Can a mayor run Britain?
An office designed to decentralise power has created a funnel for future prime ministers
The path to power used to be carefully charted: president of the Oxford Union, optional selection as a paper candidate before being handed a plum Conservative seat, attend to the rubber chicken circuit while ascending the greasy pole until appointed to one of the great offices of state and then… wait.
Sooner or later, the prime minister will become heavily dependent on amphetamines, embark on some foreign policy folly or, in the case of Anthony Eden, both.
Nowadays, the pieces are somewhat in flux. The Tories are fighting to remain a going parliamentary concern, fading class loyalties have gnawed away at the very notion of a safe seat and the armed forces could scarcely defend Hastings from a band of marauding Norman cavalry, let alone sustain an empire.
[If you’re really not prepared to be a Conservative, I suppose you could try being the Labour deputy prime minister during a successful total war or, at a push, Tony Blair, but otherwise, it probably isn’t happening for you.]
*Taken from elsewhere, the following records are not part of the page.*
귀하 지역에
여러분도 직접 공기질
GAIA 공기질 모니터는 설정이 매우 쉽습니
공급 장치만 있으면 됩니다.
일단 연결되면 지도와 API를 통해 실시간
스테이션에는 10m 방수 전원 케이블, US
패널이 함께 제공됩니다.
The rest is still uncodified
It is therefore a notable development — not least for a political system as centralised as Britain’s — that in recent years a route has opened up from metro mayor to prime minister. It remains an awkward one: Andy Burnham requires a high-risk, high-profile by-election to get back into parliament. Still, what should we make of it?
Past experience is not encouraging. The first and thus far only prime minister to make the jump from City Hall to Downing Street is Boris Johnson, whose sheer unsuitability for high office and distant relationship with the truth saw his government disintegrate within three years. But Johnson is, in so many ways, sui generis — ill-qualified to run a coastal rock candy kiosk, for fear of embezzling the product.
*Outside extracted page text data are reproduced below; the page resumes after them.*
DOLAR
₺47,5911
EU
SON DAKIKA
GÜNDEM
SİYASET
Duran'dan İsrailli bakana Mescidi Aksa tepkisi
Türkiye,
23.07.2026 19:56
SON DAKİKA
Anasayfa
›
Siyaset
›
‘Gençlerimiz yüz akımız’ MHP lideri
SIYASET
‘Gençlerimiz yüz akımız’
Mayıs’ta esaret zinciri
The pertinent question is therefore: is being Mayor of London or Manchester commensurate with serving as Home Secretary or Chancellor of the Exchequer? In many of ways, of course it is. Burnham heads the Greater Manchester Combined Authority (GMCA) and controls a budget of around £2.6bn, with responsibility for a whole range of polices such as transport, skills, planning and policing. GMCA additionally has some control over a £6bn health and social care budget.
But there remains an HM Treasury-sized hole in England’s devolution settlement: tax raising powers, or lack thereof. As mayor, Burnham has the power to set a council tax precept for any additional discretionary revenue, currently £128.95 for a Band D property while some business rates are retained locally. But in reality, metro mayors are reliant on central government grants for a range of programmes.
Money for nothing
During the Covid-19 pandemic, I interviewed a number of mayors, including Burnham, for The House Magazine, and his frustration with the fiscal status quo was obvious:
If devolution continues to be all of us bending our knees asking for this bit of money for this or that then we don’t have true devolution.
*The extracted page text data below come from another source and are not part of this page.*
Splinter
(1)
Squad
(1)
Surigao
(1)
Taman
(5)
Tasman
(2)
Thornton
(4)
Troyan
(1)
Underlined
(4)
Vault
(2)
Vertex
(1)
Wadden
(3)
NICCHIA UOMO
Dan Jarvis, then mayor of the Sheffield City Region, concurred.
You’ve always got to start with the money. At the moment, we’re only able to draw upon a series of small, short-term pots and these often come with quite onerous restrictions.
But if mayors lack many of the fiscal levers they say they need to do the job properly, just how good a training is it for prime minister? Back to Johnson for a moment because, if you recall, he was perceived to be a moderate success in London. An enthusiastic cheerleader for the city both at home and abroad, his greatest failure — a garden bridge that was never built — was costly and embarrassing but at least did not involve fatalities.
Yet Johnson was widely panned for his performance as foreign secretary and could not sustain a premiership despite a substantial parliamentary majority. Does the fact that he appeared to prosper as mayor before faltering in high ministerial office evidence that the role of metro mayor is insufficiently difficult? Put another way, should one be able to run the capital but not a government department?